Sie umschreiben sie statt dessen unscharf mit Worten wie “wenigstens”, “das mindeste wäre gewesen” und “nicht einmal… hast du”. Dies ermöglicht es ihnen, auf den höheren Protokoll-Layern sehr effizient die Botschaft von einer Art virtuellen Verärgerung zu verbreiten, also einer ungnädigen Stimmung, die nicht von irgendwelchen konkreten und damit trivialen Gründen abhängig ist.

Männer verstehen sowas nicht. Die m- und die f-Versionen des Menschen fahren bei der Intersystem-Kommunikation eben grundsätzlich verschiedene Protokoll-Stacks. Und bislang ist kein Gateway erfunden worden, das in der Lage wäre, den Informationsaustausch zwischen beiden Welten zuverlässig zu gewährleisten.

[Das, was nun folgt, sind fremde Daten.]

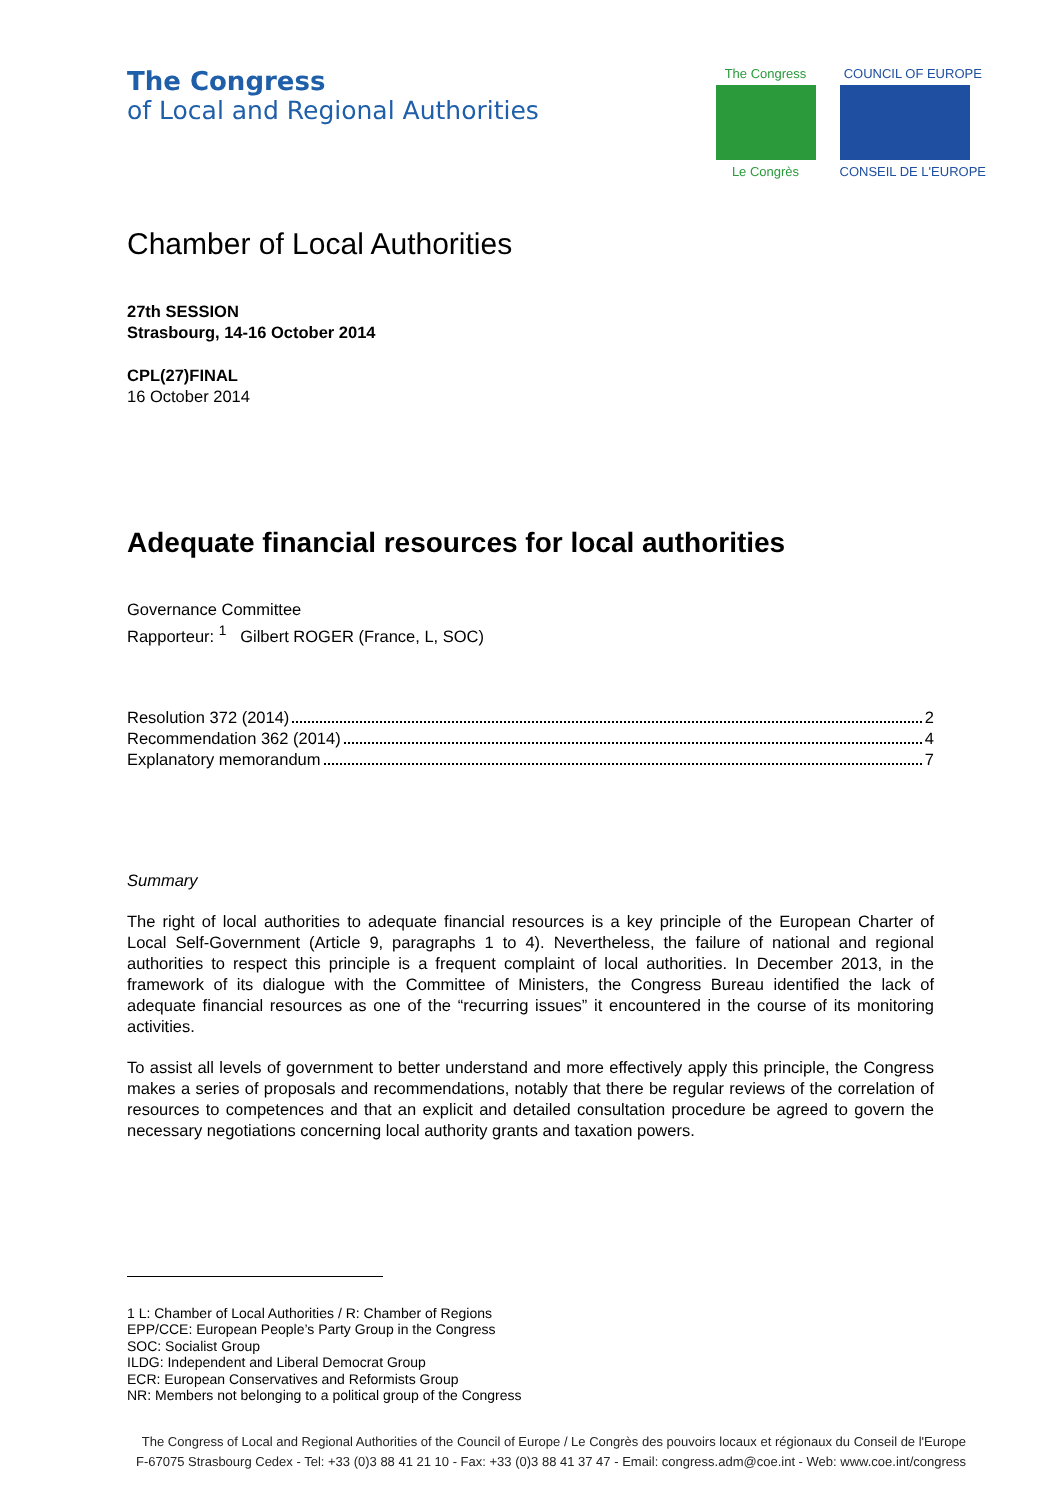The Congress
of Local and Regional Authorities
The Congress
Le Congrès
COUNCIL OF EUROPE
CONSEIL DE L'EUROPE
Chamber of Local Authorities
27th SESSION
Strasbourg, 14-16 October 2014
CPL(27)FINAL
16 October 2014
Adequate financial resources for local authorities
Governance Committee
Rapporteur: <sup>1</sup> Gilbert ROGER (France, L, SOC)
Resolution 372 (2014) 2
Recommendation 362 (2014) 4
Explanatory memorandum 7
Summary
The right of local authorities to adequate financial resources is a key principle of the European Charter of Local Self-Government (Article 9, paragraphs 1 to 4). Nevertheless, the failure of national and regional authorities to respect this principle is a frequent complaint of local authorities. In December 2013, in the framework of its dialogue with the Committee of Ministers, the Congress Bureau identified the lack of adequate financial resources as one of the “recurring issues” it encountered in the course of its monitoring activities.
To assist all levels of government to better understand and more effectively apply this principle, the Congress makes a series of proposals and recommendations, notably that there be regular reviews of the correlation of resources to competences and that an explicit and detailed consultation procedure be agreed to govern the necessary negotiations concerning local authority grants and taxation powers.
1 L: Chamber of Local Authorities / R: Chamber of Regions
EPP/CCE: European People’s Party Group in the Congress
SOC: Socialist Group
ILDG: Independent and Liberal Democrat Group
ECR: European Conservatives and Reformists Group
NR: Members not belonging to a political group of the Congress
The Congress of Local and Regional Authorities of the Council of Europe / Le Congrès des pouvoirs locaux et régionaux du Conseil de l'Europe
F-67075 Strasbourg Cedex - Tel: +33 (0)3 88 41 21 10 - Fax: +33 (0)3 88 41 37 47 - Email: congress.adm@coe.int - Web: www.coe.int/congress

Das Paradoxon der heterogenen zwischenmenschlichen Kommunikation halt: Manchmal geht in so einem bipolaren Human-Cluster nichts mehr – weniger noch: überhaupt gar nichts.

Und dann wiederum, bei einer entsprechenden Systemumgebung, erreicht der Interconnect von 100prozentig inkompatiblen Protokollen Performance-Peaks, wie sie theoretisch überhaupt nicht möglich sind. Innerhalb eines halben Takts, also während eines Augenaufschlags, synchronisieren die beiden ihre Schedules, um ein tightly coupled System zu bilden für eine Woche, ein Jahr, mehrere Jahrzehnte oder vielleicht sogar bis an ihr Lebensende – mindestens jedoch für eine Nacht.

Und dann kommen irgendwelche IP-basierten Sprachverhunzer daher und wollen sowas von einer Site aus initialisieren, die heißt, als würde man dort mit Unternehmensbeteiligungen, Schuldverschreibungen oder Schweinehälften handeln.